**TO-DO ITEM**:
Reproduce verbatim the lines of the material below, starting at the line with "List each element's" and ending at the line with "Rendered at 1500 by 1125 pixels.", both inclusive; skip the rest.

**EXTRACTED RECORDS**:

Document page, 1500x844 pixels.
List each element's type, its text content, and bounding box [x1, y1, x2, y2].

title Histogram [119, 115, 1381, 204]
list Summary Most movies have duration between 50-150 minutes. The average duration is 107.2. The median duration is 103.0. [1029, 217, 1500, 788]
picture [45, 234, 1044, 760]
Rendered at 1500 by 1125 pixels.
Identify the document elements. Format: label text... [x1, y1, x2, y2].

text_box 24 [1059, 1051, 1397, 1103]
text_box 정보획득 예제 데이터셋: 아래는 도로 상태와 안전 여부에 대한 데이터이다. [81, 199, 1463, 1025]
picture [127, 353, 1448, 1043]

==

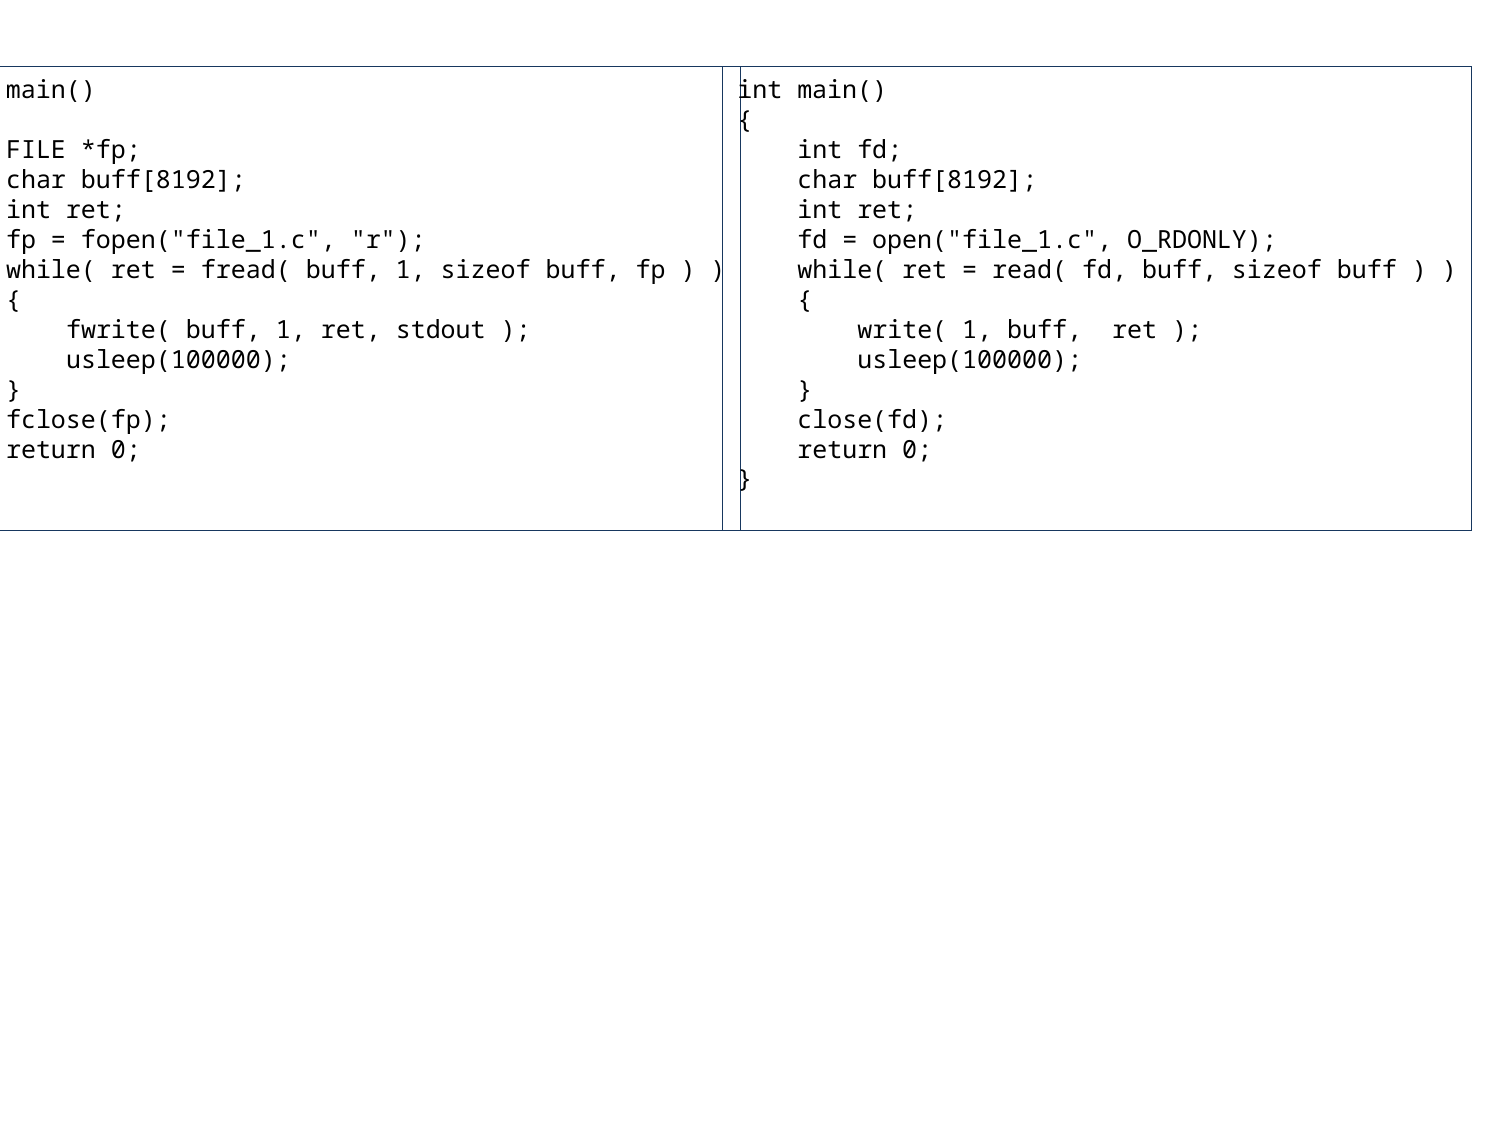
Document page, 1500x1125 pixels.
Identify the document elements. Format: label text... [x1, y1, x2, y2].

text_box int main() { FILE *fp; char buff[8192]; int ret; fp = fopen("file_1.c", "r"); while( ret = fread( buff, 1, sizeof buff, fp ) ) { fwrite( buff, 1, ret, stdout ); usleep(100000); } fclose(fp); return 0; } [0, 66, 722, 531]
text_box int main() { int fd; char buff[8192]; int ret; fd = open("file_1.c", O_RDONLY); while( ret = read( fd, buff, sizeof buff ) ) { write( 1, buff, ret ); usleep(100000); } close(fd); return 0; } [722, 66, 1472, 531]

**TASK SOLUTION**:
List each element's type, its text content, and bounding box [x1, y1, x2, y2].

title Histogram [119, 115, 1381, 204]
list Summary Most movies have duration between 50-150 minutes. The average duration is 107.2. The median duration is 103.0. [1029, 217, 1500, 788]
picture [45, 234, 1044, 760]
Rendered at 1500 by 1125 pixels.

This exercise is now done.